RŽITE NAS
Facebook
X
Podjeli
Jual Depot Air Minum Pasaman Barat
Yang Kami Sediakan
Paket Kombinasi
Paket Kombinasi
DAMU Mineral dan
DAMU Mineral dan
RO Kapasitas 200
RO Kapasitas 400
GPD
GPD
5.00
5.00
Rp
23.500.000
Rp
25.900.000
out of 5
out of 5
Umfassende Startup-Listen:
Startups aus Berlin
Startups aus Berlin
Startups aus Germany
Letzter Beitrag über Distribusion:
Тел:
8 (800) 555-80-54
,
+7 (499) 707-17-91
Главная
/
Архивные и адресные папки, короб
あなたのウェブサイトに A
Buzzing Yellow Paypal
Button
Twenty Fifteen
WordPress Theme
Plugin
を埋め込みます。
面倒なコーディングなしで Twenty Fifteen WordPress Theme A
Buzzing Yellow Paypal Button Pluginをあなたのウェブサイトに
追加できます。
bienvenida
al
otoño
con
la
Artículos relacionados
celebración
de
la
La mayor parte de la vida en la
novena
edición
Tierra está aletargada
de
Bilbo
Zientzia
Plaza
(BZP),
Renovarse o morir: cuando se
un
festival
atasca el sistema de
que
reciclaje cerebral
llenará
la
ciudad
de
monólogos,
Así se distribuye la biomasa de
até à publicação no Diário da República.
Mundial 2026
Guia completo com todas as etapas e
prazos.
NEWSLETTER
* * *
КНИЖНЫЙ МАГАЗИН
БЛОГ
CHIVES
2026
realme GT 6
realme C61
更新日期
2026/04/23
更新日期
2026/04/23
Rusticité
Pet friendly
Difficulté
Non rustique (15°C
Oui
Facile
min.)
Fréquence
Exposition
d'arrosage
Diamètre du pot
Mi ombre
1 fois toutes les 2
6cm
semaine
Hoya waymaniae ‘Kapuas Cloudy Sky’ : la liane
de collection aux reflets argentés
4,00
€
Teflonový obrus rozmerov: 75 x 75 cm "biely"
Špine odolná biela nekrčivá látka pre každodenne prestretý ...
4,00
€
* * *
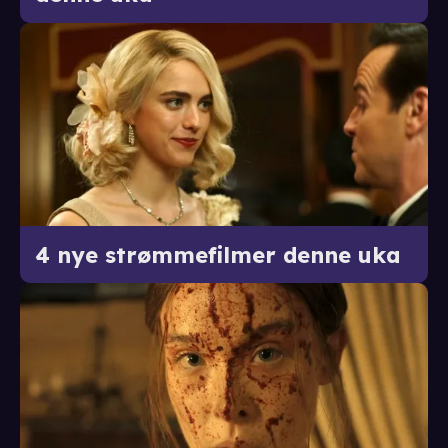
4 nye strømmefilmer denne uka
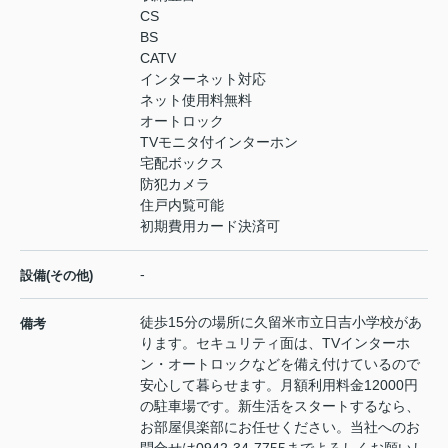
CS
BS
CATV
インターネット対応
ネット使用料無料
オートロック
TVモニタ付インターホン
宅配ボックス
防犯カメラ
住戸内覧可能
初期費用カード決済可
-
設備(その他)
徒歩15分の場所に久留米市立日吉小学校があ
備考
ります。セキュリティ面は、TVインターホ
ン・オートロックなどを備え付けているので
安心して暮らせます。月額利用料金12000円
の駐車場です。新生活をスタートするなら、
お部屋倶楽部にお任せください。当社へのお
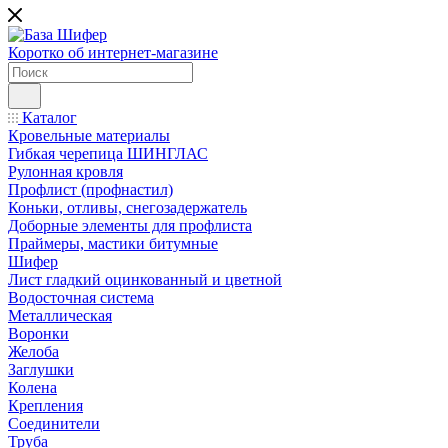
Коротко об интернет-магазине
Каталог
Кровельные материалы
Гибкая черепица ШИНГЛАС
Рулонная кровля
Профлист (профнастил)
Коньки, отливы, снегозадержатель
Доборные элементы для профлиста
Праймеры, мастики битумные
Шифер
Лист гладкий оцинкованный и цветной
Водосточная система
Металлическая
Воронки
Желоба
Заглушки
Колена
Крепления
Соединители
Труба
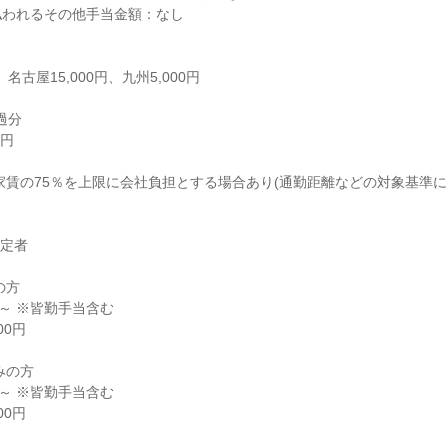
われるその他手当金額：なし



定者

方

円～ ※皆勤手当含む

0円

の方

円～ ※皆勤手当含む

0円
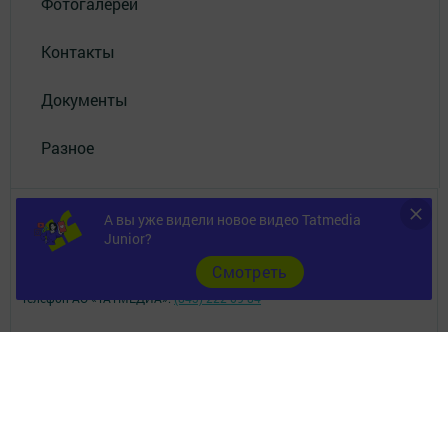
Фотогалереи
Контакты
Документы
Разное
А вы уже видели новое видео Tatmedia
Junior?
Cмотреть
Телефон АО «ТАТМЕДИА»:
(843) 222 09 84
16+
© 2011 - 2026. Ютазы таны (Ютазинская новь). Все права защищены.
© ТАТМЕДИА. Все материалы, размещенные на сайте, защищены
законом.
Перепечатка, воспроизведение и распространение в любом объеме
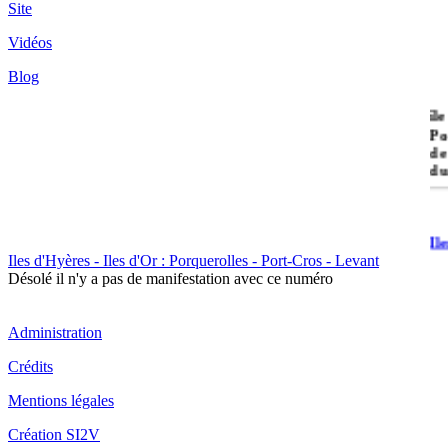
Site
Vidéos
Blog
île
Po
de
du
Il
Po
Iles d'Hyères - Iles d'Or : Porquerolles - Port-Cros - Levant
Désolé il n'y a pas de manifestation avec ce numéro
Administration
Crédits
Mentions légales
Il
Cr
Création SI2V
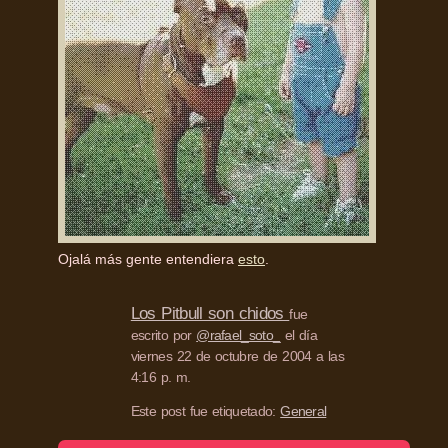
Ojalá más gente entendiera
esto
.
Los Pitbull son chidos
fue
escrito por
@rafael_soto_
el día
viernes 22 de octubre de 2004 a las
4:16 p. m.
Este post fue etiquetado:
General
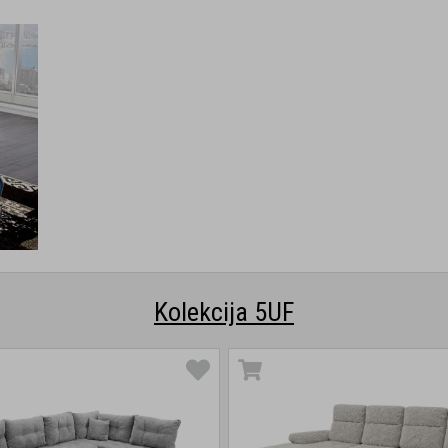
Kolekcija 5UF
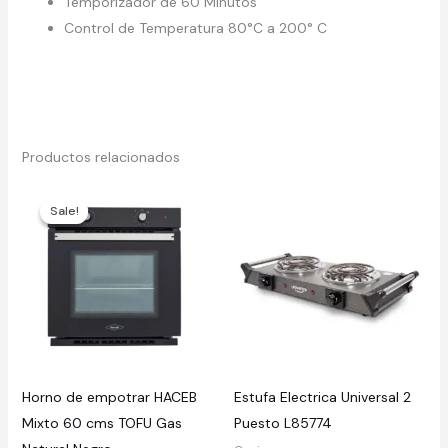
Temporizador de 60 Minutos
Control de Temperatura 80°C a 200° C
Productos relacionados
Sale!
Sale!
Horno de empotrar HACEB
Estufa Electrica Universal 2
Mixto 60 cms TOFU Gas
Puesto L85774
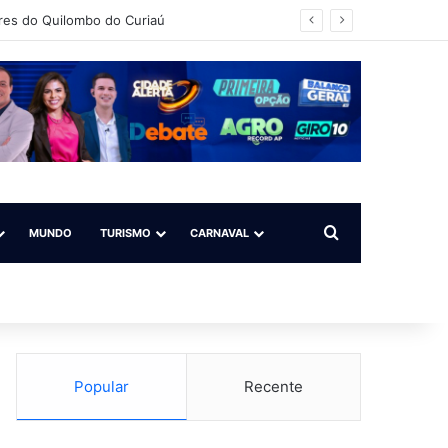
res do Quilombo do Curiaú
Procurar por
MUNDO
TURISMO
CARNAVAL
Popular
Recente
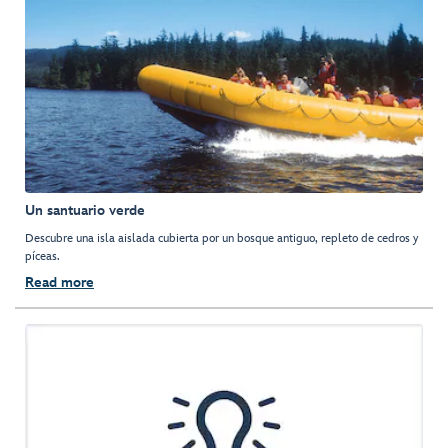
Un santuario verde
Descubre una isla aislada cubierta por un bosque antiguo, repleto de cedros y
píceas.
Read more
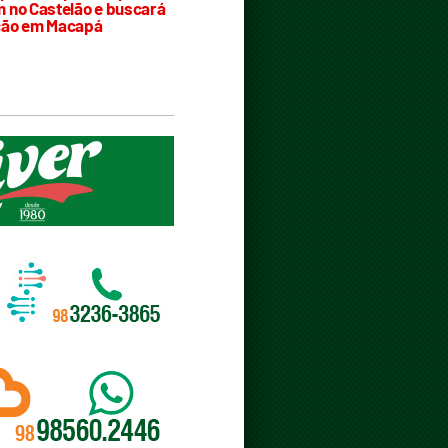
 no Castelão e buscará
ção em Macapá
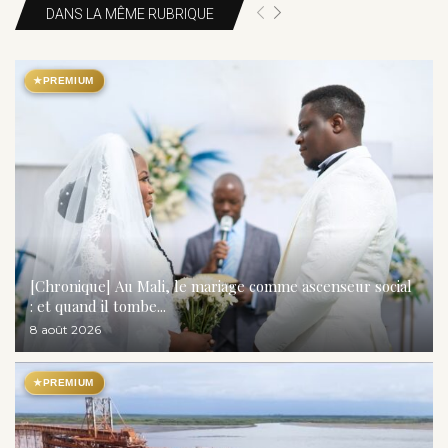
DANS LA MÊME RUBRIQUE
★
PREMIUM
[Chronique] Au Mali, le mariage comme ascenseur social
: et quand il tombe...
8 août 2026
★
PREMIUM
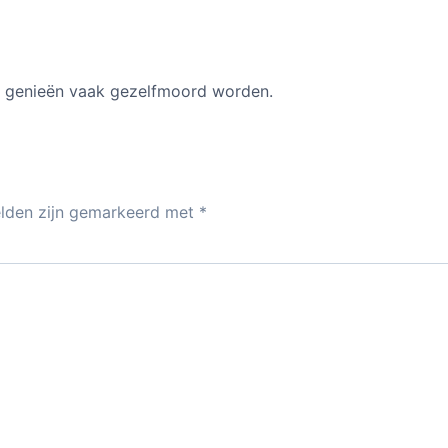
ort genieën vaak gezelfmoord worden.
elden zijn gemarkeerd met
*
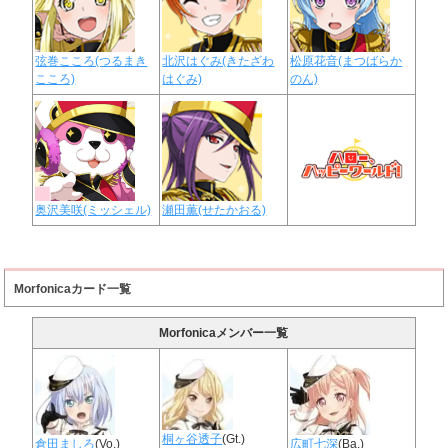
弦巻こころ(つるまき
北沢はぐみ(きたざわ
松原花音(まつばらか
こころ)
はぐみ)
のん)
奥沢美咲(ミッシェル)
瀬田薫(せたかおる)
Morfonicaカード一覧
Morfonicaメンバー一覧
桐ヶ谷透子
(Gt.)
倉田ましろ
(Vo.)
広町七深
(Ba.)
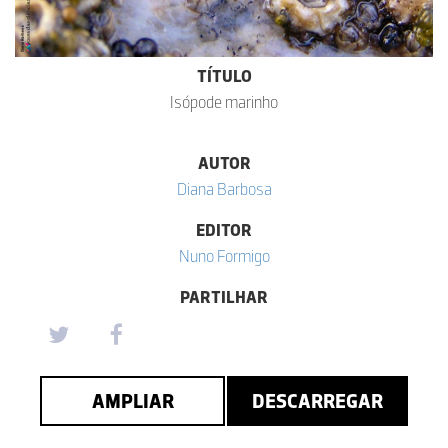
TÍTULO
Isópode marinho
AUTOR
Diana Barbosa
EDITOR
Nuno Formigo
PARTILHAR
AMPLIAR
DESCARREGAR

Problem details
In the listing above, find the line containing "Puesto L85774" and the line containing "DESCARREGAR", then write out both of them and every line between, exactly, with no pictures.

Response
Puesto L85774
res do Quilombo do Curiaú
Procurar por
MUNDO
TURISMO
CARNAVAL
Popular
Recente
Un santuario verde
Descubre una isla aislada cubierta por un bosque antiguo, repleto de cedros y
píceas.
Read more
 no Castelão e buscará
ção em Macapá
DANS LA MÊME RUBRIQUE
★
PREMIUM
[Chronique] Au Mali, le mariage comme ascenseur social
: et quand il tombe...
8 août 2026
★
PREMIUM
ort genieën vaak gezelfmoord worden.
elden zijn gemarkeerd met
*
弦巻こころ(つるまき
北沢はぐみ(きたざわ
松原花音(まつばらか
こころ)
はぐみ)
のん)
奥沢美咲(ミッシェル)
瀬田薫(せたかおる)
Morfonicaカード一覧
Morfonicaメンバー一覧
桐ヶ谷透子
(Gt.)
倉田ましろ
(Vo.)
広町七深
(Ba.)
TÍTULO
Isópode marinho
AUTOR
Diana Barbosa
EDITOR
Nuno Formigo
PARTILHAR
AMPLIAR
DESCARREGAR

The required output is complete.